Supplied text:
=======

The methane oxidation reaction was carried out in a Teflon-lined stainless-steel autoclave, as illustrated in Figure S2a. Different amounts of MOF, deionized water (solvent), H₂O₂ (oxidizing agent), and CH₄ (substrate) were added to the reactor. The autoclave was sealed, and methane was introduced until the desired pressure was achieved. The solution within the autoclave was stirred at different temperatures from 5 min to 5 h. Upon completion of the reaction time, the autoclave was placed in an ice bath for 5 min to prevent volatilization of any desired product. Then, the pressure of the system was released, and a 100 μL aliquot of the prefiltered reaction mixture was collected. This sample was diluted in a vial containing 400 μL of deionized water, and then triphenylphosphine (PPh₃) was added to convert possible intermediate species such as methyl hydroperoxide (CH₃OOH) to the alcohol form (CH₃OH). Then, the quantification of liquid phase products in this aliquot was performed by GC–MS (SHIMADZU QP-2010Plus). Some other experiments, such as blank tests, were carried out and will be further discussed.

=======

Record list:
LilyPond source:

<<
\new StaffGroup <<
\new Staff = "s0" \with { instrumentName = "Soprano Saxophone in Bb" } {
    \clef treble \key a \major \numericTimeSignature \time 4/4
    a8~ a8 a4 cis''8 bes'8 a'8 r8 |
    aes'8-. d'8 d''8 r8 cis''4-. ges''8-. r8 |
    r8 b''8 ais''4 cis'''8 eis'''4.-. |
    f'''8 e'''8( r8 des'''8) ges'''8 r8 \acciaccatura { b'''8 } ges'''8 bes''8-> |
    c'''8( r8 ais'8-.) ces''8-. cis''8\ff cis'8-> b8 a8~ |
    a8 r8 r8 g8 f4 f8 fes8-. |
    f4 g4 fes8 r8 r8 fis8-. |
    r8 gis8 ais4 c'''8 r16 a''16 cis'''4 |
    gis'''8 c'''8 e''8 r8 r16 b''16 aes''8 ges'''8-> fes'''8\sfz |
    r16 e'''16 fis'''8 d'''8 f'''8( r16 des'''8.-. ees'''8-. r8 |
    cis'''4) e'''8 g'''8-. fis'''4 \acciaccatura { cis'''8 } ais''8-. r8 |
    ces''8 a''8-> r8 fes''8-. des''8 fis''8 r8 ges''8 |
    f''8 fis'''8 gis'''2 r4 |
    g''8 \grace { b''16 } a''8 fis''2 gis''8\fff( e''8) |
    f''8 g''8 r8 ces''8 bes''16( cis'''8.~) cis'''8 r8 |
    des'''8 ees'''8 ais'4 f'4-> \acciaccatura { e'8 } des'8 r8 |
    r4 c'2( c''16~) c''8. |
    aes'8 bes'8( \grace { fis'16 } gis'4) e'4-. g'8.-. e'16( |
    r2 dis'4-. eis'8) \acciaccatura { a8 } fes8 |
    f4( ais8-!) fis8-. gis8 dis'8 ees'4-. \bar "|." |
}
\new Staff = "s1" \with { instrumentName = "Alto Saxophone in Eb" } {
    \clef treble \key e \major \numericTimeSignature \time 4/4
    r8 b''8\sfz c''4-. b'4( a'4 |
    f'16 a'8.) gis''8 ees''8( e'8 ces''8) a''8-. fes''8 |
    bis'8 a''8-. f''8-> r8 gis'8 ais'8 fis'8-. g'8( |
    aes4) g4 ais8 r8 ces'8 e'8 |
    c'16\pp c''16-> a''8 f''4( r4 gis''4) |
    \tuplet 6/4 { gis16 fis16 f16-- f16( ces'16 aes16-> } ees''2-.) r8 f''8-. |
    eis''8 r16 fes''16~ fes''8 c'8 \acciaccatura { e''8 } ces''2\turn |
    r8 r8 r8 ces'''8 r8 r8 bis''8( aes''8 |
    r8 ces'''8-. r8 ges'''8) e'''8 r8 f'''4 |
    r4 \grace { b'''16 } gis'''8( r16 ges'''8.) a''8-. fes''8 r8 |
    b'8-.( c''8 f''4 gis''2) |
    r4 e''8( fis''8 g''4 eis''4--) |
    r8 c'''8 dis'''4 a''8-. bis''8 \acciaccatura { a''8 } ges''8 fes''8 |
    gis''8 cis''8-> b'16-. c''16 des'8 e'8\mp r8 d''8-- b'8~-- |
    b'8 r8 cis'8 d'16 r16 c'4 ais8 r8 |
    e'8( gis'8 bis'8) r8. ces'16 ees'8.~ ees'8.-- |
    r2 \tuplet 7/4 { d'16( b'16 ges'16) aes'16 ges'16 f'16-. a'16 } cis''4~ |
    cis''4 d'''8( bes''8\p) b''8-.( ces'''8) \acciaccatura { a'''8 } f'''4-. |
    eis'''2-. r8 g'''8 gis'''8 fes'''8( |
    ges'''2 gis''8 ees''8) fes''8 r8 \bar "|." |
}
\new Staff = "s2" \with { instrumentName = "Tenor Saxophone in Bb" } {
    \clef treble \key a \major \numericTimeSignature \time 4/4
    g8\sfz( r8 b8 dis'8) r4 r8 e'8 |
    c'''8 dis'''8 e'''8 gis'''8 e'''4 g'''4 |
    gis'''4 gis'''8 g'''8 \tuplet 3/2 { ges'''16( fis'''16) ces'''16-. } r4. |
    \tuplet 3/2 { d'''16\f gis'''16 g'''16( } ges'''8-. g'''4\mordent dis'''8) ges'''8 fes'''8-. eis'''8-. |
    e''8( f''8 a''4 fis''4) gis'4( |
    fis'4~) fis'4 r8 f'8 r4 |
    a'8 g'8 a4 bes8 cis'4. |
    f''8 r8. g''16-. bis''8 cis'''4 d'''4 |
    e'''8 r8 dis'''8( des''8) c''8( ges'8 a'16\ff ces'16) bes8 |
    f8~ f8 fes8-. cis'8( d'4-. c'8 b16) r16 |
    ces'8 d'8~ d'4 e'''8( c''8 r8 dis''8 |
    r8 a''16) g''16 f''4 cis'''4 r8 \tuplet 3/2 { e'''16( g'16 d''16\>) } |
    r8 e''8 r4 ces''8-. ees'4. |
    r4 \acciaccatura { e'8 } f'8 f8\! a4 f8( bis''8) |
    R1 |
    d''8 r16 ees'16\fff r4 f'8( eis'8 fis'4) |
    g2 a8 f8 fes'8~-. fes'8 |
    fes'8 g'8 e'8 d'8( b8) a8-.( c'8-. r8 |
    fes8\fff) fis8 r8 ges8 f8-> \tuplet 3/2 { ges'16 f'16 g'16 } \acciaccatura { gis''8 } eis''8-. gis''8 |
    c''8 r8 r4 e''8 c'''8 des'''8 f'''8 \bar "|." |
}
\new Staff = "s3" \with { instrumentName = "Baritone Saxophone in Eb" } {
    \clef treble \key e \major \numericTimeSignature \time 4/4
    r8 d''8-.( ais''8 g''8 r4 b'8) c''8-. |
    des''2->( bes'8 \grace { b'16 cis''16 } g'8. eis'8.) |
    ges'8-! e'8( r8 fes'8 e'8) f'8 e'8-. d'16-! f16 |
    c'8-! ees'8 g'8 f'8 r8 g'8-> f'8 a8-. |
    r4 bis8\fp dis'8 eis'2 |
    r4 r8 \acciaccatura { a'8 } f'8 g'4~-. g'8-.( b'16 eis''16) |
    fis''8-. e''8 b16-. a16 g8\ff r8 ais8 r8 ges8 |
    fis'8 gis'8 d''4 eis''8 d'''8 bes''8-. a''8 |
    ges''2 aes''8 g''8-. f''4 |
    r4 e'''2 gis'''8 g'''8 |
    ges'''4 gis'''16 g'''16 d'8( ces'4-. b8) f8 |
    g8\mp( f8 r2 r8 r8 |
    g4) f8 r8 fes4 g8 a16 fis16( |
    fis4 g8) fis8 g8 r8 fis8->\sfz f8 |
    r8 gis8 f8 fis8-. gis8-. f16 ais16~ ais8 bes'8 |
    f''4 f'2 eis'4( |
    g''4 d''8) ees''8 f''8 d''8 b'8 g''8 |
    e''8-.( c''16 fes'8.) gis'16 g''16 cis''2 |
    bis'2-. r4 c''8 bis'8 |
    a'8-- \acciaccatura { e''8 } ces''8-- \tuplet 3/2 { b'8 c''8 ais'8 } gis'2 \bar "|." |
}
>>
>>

=======

Challenge:
Reproduce the entire methane oxidation procedure given above, word for word.

Result of the exercise:
The methane oxidation reaction was carried out in a Teflon-lined stainless-steel autoclave, as illustrated in Figure S2a. Different amounts of MOF, deionized water (solvent), H₂O₂ (oxidizing agent), and CH₄ (substrate) were added to the reactor. The autoclave was sealed, and methane was introduced until the desired pressure was achieved. The solution within the autoclave was stirred at different temperatures from 5 min to 5 h. Upon completion of the reaction time, the autoclave was placed in an ice bath for 5 min to prevent volatilization of any desired product. Then, the pressure of the system was released, and a 100 μL aliquot of the prefiltered reaction mixture was collected. This sample was diluted in a vial containing 400 μL of deionized water, and then triphenylphosphine (PPh₃) was added to convert possible intermediate species such as methyl hydroperoxide (CH₃OOH) to the alcohol form (CH₃OH). Then, the quantification of liquid phase products in this aliquot was performed by GC–MS (SHIMADZU QP-2010Plus). Some other experiments, such as blank tests, were carried out and will be further discussed.